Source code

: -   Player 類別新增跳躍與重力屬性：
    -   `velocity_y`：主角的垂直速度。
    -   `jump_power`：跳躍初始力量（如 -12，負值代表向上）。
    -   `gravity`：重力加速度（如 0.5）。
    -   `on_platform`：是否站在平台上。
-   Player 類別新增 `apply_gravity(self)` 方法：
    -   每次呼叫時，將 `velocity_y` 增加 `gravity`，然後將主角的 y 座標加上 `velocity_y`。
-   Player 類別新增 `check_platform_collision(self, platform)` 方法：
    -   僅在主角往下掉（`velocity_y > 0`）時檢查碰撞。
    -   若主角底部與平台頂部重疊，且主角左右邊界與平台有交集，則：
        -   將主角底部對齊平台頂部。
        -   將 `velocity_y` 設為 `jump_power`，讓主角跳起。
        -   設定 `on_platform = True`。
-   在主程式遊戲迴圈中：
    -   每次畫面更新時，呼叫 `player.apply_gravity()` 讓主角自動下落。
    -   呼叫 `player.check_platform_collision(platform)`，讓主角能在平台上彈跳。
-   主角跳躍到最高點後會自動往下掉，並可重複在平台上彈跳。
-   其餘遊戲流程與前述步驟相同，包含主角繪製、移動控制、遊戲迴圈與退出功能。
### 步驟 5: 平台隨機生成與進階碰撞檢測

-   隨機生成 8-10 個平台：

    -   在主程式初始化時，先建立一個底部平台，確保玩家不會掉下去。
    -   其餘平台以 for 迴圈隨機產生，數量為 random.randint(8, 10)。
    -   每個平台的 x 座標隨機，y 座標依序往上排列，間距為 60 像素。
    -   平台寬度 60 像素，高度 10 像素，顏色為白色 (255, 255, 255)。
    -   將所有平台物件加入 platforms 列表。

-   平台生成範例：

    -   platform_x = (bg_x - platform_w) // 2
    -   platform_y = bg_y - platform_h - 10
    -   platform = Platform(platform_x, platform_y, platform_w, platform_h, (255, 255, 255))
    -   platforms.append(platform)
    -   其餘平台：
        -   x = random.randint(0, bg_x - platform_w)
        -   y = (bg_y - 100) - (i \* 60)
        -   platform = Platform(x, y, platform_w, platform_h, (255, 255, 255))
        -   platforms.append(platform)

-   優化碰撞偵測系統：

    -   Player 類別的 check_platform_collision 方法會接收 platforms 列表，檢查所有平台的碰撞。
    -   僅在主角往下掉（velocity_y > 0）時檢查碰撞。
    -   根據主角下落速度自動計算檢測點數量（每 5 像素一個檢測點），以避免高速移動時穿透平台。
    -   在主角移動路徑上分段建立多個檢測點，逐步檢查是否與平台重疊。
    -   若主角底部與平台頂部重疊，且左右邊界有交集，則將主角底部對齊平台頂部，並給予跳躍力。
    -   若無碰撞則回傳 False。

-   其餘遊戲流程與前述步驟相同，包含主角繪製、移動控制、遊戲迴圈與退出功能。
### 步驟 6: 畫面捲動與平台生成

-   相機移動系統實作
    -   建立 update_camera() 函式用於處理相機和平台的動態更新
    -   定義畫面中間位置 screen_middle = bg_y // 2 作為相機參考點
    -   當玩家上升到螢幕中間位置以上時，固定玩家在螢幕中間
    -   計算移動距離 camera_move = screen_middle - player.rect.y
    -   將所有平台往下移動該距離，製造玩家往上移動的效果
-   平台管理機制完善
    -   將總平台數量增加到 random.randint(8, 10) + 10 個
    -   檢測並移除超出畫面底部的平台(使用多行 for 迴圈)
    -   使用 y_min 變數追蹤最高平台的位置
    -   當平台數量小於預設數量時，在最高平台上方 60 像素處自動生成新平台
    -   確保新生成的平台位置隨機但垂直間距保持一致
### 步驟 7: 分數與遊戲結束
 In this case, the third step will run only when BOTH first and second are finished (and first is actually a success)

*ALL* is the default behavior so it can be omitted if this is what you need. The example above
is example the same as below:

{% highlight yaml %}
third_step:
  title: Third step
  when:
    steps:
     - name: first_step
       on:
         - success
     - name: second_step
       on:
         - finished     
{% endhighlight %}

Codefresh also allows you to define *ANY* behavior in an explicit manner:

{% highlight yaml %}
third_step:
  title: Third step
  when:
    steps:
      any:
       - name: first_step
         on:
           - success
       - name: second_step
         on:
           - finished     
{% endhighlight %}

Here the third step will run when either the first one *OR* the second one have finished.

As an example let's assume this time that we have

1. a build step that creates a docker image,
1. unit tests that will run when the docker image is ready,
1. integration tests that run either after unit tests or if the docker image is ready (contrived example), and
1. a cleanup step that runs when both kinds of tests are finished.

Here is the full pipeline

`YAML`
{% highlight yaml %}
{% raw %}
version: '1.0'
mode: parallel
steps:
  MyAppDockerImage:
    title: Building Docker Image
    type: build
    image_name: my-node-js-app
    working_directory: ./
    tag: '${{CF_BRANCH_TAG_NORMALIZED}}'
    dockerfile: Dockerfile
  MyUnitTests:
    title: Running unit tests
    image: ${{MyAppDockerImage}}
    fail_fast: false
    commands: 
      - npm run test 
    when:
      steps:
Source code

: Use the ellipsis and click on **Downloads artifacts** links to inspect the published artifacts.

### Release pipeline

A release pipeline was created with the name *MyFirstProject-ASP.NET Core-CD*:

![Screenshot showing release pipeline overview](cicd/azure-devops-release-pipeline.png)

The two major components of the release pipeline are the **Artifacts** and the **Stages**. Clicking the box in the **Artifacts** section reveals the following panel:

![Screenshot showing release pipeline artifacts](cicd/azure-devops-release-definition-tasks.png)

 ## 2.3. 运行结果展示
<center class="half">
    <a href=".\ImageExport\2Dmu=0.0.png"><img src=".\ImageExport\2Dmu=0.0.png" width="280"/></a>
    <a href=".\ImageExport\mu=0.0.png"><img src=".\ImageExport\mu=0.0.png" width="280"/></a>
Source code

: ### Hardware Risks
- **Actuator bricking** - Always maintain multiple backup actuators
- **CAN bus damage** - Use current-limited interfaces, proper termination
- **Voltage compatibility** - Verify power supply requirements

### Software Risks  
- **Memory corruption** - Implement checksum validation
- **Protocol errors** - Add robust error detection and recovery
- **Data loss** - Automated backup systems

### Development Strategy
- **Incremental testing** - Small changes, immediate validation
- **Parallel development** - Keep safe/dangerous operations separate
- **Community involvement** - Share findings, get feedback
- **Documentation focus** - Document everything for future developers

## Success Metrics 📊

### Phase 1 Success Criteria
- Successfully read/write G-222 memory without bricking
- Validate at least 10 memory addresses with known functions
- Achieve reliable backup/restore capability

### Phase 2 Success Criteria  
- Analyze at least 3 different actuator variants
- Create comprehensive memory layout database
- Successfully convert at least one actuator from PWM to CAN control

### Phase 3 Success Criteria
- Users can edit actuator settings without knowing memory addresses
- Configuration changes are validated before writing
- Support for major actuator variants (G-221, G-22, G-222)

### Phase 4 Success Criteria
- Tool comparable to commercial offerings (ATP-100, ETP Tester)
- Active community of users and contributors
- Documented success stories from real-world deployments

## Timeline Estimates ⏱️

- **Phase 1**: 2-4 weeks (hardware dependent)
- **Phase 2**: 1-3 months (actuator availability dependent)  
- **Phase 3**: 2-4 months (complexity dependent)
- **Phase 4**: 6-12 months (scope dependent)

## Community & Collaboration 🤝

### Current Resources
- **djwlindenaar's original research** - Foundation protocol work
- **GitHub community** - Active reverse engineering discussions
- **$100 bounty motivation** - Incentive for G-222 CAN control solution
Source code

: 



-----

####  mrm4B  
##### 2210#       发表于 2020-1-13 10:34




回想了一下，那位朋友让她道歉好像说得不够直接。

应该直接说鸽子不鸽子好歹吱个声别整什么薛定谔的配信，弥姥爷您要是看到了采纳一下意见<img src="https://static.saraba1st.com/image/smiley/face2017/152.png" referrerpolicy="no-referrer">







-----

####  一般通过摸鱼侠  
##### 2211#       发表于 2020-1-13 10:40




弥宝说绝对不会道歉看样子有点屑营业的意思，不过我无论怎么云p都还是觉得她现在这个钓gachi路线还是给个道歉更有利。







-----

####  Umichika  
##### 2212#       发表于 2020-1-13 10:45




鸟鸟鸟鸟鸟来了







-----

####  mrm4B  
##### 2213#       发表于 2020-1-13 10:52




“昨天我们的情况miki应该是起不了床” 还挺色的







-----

> [REQUIRED ACTION]:
Could you reproduce, exactly, every line above from the line with "- Create comprehensive memory layout database" to the line with "### Phase 4 Success Criteria", and no other line? Both ends count.

> [TASK ANSWER]:
- Create comprehensive memory layout database
- Successfully convert at least one actuator from PWM to CAN control

### Phase 3 Success Criteria
- Users can edit actuator settings without knowing memory addresses
- Configuration changes are validated before writing
- Support for major actuator variants (G-221, G-22, G-222)

### Phase 4 Success Criteria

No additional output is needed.